Cristóbal Joannon

Santiago 1974

Poeta y ensayista chileno. Nació en Santiago en 1974. Estudió Filosofía y Teoría de la Argumentación. En poesía ha publicado Tabula
rasa (2005), Sumario (2011) y Contra Mosco (2016), y en ensayo los libros No soy de ningún de equipo (2014), Sobre mi cadáver (2019). Ha traducido a Philip Larkin, Guy Davenport y W. H. Auden.

noche de verano

Mensajes incomprensibles en onda corta,
canciones escuchadas en receptores sin antena,
llamadas de socorro desde una ciudad sitiada,
palabras entrecortadas de un radioaficionado.
Mientras arriba las estrellas colapsan
lejos de cualquier telescopio
y los ojos proyectan líneas
entre las constelaciones descifrando nombres
de mujeres que no usan ropa interior.
Nosotros sabemos que nada de esto durará,
apenas una lluvia que apagará estas brasas
y borrará la huella momentánea
de nuestras cabezas sobre el pasto.

embajadas

Esos inmuebles de la era industrial, cuya tristeza
sólo se disputan nuestros complejos turísticos
donde mandos medios emergentes practican su derecho
al sano esparcimiento —pues la clase obrera
ya obtuvo el premio superlativo de un Don Francisco
cada sábado en la tarde familiar—, esos inmuebles,
bien digo, son el bastión que Chile entero necesita.
Sus jardines: de un verdor esmaltado propio de estilistas.
Nos señalan que ahí el árbol de la vida se despliega,
imperceptible, mientras centauros, efebos y ágiles pastores
perpetran rondas al son de la vihuela.

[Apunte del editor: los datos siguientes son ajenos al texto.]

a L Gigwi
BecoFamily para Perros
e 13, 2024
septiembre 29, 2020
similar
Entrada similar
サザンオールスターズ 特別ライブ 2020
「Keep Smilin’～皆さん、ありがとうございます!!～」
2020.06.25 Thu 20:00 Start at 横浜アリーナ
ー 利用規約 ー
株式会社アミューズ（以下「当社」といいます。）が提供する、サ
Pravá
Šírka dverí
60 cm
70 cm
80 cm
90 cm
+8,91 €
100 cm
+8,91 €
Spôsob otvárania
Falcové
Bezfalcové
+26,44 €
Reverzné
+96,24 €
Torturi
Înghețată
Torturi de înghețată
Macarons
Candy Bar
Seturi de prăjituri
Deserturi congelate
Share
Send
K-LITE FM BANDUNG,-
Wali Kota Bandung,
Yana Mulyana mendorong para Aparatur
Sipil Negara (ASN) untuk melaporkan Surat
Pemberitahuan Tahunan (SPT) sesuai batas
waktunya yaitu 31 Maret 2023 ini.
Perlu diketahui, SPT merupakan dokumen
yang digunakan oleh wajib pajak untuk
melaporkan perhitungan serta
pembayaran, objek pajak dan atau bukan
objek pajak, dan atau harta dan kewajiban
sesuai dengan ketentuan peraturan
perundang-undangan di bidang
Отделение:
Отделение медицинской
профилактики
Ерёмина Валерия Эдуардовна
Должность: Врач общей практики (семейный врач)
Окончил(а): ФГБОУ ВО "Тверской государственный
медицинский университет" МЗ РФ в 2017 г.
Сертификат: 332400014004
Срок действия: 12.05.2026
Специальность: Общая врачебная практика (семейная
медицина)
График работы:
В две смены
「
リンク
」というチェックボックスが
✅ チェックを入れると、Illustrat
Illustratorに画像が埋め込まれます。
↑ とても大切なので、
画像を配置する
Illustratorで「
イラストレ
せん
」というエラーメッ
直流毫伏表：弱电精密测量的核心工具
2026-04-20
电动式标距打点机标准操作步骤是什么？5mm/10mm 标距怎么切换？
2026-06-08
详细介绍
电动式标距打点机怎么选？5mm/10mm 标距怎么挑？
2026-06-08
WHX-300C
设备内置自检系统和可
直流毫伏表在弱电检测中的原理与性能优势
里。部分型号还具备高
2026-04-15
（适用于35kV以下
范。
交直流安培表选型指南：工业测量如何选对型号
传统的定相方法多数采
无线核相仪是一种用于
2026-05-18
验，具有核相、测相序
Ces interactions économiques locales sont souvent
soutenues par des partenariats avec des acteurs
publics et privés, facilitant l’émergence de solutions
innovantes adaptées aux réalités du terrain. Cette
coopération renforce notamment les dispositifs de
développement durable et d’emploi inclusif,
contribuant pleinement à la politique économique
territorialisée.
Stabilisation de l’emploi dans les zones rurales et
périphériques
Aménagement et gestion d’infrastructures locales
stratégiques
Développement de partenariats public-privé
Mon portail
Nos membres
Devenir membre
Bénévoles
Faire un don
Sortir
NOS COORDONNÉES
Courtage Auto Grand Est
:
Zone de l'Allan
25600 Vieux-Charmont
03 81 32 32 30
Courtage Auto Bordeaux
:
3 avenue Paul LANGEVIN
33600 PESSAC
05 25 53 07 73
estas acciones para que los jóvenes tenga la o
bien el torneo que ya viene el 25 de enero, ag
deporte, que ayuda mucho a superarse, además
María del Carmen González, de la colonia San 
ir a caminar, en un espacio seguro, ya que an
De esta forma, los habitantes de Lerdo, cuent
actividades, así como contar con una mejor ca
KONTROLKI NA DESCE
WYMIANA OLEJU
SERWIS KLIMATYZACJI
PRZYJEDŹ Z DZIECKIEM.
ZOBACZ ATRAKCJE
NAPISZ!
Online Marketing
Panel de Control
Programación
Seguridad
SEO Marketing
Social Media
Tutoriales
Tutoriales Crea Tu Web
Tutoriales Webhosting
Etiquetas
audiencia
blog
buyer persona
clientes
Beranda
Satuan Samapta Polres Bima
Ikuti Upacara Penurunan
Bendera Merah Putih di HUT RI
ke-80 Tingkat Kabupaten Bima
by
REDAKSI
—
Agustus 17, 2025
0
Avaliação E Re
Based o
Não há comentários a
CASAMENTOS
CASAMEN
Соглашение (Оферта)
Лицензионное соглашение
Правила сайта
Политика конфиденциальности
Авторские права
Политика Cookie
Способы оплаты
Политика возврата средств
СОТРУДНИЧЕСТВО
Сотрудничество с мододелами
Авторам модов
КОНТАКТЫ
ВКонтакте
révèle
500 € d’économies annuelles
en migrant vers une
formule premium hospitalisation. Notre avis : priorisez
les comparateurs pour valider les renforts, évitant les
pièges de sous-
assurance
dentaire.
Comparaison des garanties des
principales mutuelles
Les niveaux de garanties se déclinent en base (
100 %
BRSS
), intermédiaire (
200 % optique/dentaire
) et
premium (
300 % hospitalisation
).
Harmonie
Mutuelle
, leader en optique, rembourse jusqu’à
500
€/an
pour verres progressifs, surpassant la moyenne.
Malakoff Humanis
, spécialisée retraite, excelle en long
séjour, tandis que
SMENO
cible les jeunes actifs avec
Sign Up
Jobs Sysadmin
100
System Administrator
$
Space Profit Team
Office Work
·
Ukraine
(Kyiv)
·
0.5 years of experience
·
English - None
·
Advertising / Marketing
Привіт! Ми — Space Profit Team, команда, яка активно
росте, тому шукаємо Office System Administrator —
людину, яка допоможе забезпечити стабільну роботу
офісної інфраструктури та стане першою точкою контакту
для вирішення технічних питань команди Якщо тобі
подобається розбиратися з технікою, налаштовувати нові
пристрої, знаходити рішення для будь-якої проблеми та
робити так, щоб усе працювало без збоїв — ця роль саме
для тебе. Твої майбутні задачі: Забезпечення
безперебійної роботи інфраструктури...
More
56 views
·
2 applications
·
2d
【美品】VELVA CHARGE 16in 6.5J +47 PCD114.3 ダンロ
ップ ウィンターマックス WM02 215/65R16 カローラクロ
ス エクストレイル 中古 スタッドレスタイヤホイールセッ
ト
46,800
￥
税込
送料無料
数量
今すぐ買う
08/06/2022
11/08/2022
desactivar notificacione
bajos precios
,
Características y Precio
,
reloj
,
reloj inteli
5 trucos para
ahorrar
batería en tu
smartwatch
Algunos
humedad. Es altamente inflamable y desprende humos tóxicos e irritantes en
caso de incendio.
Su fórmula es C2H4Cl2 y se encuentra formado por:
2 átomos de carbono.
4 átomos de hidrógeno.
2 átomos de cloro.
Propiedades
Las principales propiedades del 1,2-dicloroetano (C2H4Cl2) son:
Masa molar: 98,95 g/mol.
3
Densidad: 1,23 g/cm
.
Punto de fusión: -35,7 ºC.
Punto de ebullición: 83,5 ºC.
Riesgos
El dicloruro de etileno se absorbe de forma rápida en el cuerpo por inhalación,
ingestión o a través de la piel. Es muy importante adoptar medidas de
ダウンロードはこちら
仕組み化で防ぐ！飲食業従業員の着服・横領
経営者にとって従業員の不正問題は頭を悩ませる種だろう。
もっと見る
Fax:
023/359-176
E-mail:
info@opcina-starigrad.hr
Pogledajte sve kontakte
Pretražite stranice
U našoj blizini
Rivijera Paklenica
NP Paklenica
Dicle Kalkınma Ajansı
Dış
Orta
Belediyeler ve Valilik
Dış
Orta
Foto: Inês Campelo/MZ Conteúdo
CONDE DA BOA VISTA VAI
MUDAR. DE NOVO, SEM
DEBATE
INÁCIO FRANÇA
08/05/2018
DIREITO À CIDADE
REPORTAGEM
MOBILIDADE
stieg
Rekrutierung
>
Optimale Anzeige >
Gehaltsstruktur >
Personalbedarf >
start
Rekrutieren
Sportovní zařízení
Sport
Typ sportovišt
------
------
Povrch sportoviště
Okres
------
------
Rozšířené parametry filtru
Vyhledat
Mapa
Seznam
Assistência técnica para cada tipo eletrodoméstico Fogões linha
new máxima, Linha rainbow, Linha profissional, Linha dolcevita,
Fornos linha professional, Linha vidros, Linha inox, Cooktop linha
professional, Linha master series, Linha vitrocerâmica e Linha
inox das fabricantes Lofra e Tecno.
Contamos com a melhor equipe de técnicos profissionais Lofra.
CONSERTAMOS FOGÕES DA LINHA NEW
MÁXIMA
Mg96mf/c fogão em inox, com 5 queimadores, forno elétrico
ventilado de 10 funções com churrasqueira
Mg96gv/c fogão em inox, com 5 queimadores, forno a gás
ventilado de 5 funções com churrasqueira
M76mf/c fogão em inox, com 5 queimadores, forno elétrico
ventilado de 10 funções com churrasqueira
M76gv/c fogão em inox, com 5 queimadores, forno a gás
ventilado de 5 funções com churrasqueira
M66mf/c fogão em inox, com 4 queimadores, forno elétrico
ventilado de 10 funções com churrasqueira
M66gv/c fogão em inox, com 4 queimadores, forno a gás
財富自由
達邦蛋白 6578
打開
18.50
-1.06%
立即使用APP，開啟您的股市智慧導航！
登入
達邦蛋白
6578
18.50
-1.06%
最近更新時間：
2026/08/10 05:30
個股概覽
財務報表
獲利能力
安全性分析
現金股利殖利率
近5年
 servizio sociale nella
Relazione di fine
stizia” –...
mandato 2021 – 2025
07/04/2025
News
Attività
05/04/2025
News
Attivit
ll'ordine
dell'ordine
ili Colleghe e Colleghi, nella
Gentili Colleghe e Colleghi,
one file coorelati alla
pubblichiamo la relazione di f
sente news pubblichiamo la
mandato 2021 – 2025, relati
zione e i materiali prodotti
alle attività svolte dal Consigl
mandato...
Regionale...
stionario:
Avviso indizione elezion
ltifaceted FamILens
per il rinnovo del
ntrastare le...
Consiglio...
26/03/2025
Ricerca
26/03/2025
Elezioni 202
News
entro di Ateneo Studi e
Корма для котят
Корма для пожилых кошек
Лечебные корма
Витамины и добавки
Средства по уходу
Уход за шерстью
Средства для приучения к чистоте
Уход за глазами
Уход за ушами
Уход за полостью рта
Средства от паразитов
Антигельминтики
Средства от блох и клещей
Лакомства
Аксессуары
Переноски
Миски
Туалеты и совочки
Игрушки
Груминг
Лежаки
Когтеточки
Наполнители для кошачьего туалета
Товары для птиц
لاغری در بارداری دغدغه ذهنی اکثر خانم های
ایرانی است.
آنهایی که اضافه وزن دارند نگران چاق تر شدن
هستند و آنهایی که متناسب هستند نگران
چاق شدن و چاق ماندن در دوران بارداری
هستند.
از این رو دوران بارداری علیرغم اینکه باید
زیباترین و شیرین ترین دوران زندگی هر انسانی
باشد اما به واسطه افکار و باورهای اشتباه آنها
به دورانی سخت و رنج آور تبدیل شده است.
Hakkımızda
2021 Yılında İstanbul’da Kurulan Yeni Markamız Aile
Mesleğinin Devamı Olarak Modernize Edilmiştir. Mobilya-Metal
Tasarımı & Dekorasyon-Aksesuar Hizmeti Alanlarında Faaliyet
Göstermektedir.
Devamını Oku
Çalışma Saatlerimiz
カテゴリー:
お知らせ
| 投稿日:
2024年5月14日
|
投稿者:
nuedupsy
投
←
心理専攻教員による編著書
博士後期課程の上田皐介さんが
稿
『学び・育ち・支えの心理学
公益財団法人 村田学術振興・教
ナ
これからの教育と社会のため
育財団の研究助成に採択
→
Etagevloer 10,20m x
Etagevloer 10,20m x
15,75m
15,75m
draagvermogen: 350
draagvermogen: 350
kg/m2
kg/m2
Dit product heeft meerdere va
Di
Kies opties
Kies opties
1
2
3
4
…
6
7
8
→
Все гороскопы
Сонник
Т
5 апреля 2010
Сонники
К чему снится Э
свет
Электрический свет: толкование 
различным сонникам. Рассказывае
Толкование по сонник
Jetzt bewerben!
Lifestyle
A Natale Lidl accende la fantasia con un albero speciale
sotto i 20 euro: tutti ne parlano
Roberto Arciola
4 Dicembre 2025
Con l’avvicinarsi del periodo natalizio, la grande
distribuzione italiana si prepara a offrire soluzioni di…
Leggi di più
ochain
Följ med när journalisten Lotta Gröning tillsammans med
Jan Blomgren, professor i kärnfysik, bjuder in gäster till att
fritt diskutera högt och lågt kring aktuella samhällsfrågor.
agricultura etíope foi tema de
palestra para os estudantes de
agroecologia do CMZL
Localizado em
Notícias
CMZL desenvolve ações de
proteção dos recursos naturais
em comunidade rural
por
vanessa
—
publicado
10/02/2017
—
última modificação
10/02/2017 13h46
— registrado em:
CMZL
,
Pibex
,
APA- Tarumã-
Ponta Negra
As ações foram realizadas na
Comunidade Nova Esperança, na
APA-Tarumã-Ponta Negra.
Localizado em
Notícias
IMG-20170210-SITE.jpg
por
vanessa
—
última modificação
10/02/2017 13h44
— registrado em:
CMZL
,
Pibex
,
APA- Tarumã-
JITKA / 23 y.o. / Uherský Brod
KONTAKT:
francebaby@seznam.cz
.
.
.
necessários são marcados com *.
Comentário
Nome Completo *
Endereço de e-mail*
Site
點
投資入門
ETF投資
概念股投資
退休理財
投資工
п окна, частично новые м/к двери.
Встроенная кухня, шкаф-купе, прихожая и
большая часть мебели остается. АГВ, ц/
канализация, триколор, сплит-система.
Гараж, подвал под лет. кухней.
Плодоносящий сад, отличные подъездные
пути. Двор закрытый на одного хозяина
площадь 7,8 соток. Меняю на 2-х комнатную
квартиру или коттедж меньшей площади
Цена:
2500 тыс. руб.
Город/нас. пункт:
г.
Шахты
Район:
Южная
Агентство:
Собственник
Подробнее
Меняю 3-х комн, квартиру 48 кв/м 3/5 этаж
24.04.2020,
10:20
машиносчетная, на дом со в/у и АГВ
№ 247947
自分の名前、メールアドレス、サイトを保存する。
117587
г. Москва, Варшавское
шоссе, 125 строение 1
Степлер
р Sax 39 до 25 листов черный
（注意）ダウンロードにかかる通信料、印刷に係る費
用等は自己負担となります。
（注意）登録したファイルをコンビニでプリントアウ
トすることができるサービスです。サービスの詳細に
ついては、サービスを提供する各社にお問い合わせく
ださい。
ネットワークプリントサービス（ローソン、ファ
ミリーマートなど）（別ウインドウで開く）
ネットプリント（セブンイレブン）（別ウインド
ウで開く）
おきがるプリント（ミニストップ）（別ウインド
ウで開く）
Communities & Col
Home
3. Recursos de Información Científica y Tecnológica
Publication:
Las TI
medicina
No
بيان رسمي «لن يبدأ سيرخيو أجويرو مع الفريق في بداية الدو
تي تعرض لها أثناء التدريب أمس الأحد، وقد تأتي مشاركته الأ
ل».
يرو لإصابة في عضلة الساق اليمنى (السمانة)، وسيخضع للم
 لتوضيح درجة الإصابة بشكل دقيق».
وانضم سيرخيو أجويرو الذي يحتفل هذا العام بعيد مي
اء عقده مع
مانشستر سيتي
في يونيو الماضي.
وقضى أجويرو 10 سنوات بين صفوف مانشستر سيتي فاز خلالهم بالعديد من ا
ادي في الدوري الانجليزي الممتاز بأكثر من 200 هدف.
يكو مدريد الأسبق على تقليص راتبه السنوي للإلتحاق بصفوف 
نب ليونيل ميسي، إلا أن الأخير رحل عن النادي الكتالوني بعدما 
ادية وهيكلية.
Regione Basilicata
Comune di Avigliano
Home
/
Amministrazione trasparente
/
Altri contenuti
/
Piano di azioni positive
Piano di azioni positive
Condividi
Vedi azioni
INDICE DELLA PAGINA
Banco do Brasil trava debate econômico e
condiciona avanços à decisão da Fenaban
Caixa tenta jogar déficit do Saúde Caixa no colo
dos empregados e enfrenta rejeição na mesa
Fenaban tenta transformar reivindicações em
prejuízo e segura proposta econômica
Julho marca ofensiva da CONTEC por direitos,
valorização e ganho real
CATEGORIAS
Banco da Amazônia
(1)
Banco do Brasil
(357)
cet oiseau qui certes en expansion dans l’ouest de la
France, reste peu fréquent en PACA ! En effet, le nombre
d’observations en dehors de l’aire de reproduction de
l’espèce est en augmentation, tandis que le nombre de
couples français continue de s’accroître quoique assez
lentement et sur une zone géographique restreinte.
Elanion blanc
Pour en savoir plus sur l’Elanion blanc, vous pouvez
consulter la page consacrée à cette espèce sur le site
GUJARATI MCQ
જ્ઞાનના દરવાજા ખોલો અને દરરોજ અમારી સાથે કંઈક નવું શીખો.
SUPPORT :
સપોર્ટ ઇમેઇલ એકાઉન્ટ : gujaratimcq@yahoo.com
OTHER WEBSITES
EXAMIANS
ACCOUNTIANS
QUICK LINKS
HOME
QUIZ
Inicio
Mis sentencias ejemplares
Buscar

Enternece el corazón
observar la marcha blanca de los plátanos orientales
cuando la primavera ha decidido quedarse entre nosotros.
Se diría que cisnes y faisanes establecieron aquí
su reino ingrávido, lejos de los clavecines de la lluvia
que las estaciones frías reparten con descuido.
Algo así merece este país aún en la edad del hierro,
exprimido, con todo respeto, por una sarta de moscas muertas
adiestradas afortunadamente en la anulación de los instintos.
Consideremos sus predios forestales quemados por la sal
o aquellos peladeros donde sólo Dios madruga. El cariño
del público nunca ha estado a la altura de las circunstancias.
Algún día el come y calla de nuestra situación insular
será discutido en sesiones plenarias sobre la autoestima.
Pasemos. Quienes hayan visitado Londinium Britannia
perdiéndose en la vida privada de sus blurred labyrinths
sabrán apreciar el gusto riguroso de los dueños; la luz,
como una oveja recién lavada, cae sobre bustos y retratos.
Este es Richard Porson, el de allá es Bernard Grenfell,
instruidos caballeros a la espera de su monumento ecuestre.
Hasta en el solemne Pireo hubiesen envidiado estas reliquias,
pruebas fidedignas de que no somos tan mal hechos.
Numerosos desarreglos políticos aquí fueron encauzados;
el juicio de la historia lo recordará al repartir sus galardones.
Para no ir más lejos, en esta mesa se resolvió en quince minutos
la situación de Haití. Hubo un llamado urgente a la cordura.
Jueces de reconocida trayectoria levantaron la voz, molestos,
y los cascos azules impusieron un orden duradero: rescataron
a los niños y a las viudas, repartieron insumos desde el aire.
Sobre la manera en que los cuerpos de paz barrieron la isla
mejor no entremos en detalles —para qué amargarse ahora.
Antes de retirarnos de los salones y sus respectivas ansiedades
admiremos en las ventanas el movimiento espontáneo de las nubes.
En algunas horas ellas serán agua o viento que se aleja,
hacia otros valles, hacia otras costas cercadas por el mar.